Agora a pergunta mais temida: Quando podemos saber se aquele bloqueio, aquela dificuldade sistêmica é uma proteção, e quando é algo natural que precisa ser superado pela resiliência para que possamos conquistar patamares superiores da existência?

É uma pergunta pertinente embora seja muito difícil de responder de forma honesta.

Acredito que quando o bloqueio é grande, sistemático, geral, devemos parar para examinar de forma mais serena e objetiva nossos motivos. Precisamos ter a inteligência e a humildade (atributos que necessariamente andam juntos) para aceitar que a Vida sabe mais que a gente, pode mais e tem sua dinâmica poderosa.

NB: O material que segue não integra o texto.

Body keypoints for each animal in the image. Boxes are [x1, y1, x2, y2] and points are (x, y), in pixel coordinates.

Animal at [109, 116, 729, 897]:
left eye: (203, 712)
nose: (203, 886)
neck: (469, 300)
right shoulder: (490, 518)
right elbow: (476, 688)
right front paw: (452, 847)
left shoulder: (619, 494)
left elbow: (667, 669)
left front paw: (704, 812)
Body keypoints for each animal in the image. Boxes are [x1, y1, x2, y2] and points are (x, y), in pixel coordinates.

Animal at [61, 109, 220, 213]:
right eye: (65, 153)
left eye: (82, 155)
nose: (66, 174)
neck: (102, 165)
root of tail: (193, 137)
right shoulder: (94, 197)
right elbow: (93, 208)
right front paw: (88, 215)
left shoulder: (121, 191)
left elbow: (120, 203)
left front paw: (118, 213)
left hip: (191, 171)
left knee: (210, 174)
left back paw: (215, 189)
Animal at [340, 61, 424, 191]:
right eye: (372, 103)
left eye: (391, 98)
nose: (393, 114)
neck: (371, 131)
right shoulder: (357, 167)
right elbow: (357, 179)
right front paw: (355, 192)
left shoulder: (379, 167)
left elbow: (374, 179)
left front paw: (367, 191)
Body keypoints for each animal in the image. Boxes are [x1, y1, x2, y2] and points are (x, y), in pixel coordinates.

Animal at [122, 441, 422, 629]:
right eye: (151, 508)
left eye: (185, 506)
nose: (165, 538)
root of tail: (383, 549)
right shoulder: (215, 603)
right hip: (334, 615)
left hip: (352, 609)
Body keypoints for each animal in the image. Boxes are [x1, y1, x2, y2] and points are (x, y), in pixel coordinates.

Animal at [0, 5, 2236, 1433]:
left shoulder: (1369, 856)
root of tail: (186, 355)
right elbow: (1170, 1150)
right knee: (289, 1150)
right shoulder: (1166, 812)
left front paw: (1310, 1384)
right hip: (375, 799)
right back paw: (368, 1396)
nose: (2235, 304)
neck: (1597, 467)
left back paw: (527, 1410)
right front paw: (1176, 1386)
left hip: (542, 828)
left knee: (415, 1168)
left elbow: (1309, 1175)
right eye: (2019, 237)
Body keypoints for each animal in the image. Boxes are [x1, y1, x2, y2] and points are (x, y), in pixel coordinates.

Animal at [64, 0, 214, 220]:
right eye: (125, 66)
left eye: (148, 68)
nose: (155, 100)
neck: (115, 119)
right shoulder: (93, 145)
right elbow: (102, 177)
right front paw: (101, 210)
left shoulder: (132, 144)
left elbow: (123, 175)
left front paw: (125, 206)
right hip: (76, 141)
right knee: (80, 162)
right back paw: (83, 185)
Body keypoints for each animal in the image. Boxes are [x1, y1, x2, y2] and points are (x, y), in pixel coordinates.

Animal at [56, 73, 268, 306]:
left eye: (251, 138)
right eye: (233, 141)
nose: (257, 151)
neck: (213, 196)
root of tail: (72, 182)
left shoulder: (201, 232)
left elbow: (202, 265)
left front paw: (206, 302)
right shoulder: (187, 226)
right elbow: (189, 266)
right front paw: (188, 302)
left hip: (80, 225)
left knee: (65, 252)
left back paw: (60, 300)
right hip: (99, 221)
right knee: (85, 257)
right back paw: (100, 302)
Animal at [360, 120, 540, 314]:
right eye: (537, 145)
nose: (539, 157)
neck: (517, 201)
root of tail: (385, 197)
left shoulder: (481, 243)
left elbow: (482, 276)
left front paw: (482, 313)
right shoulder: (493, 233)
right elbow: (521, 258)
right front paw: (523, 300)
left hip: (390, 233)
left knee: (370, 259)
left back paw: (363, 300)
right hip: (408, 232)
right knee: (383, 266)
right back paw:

Muitas pessoas motivadas por mentes totalizadoras, egos magnificentes, acham que podem se alçar acima das Leis da Vida, que podem forjar seus próprios destinos a ferro e fogo. Não escutam a voz da Vida ou de Deus se preferirem e são guiados apenas pela sua própria voz interior que lhes diz “Vá em frente, atropela, passe por cima!”

No fim a Vida sempre tem o trator mais potente e é ela quem passa por cima, e mais – a Vida não tem pressa, ela sabe esperar, sabe deixar o caldo fermentar.

Na verdade somos nós que formamos os atoleiros em que vamos em seguida nos enfiar. Para observadores isentos, o desastre é um sinistro anunciado – só a gente não percebe, e não percebe porque um Ego exacerbado não enxerga um palmo adiante de seu nariz.

Nossa cegueira mental nos deixa deficientes quanto ao que está oculto e ao futuro, sem falar do passado que tem um enorme peso no desenho de nosso caminho, mas que em tese desconhecemos. Ainda assim insistimos saber o que é melhor para nós, brigamos contra o bom senso, zombamos dos conselhos da “vovó”, e quase sempre o resultado é a dor e o arrependimento. Depois, todo estropiado vamos nos desculpar dizendo: “Ah isso é assim mesmo, a gente tem de ter a própria experiência. Temos de pagar para aprender.”

Não é verdade. como dizia um grande mestre: “O homem comum só se move com o chicote no lombo. Já o homem superior basta a sombra do chicote”. (OSHO)

Toda vez que criamos ou estamos diante de padrões, de situações ou comportamentos que se repetem com resultados ruins, devemos entender que essa é a forma da Vida falar (ou gritar) conosco. Parar e dar um passo atrás é a maneira dos seres superiores de dizer: Entendi o recado!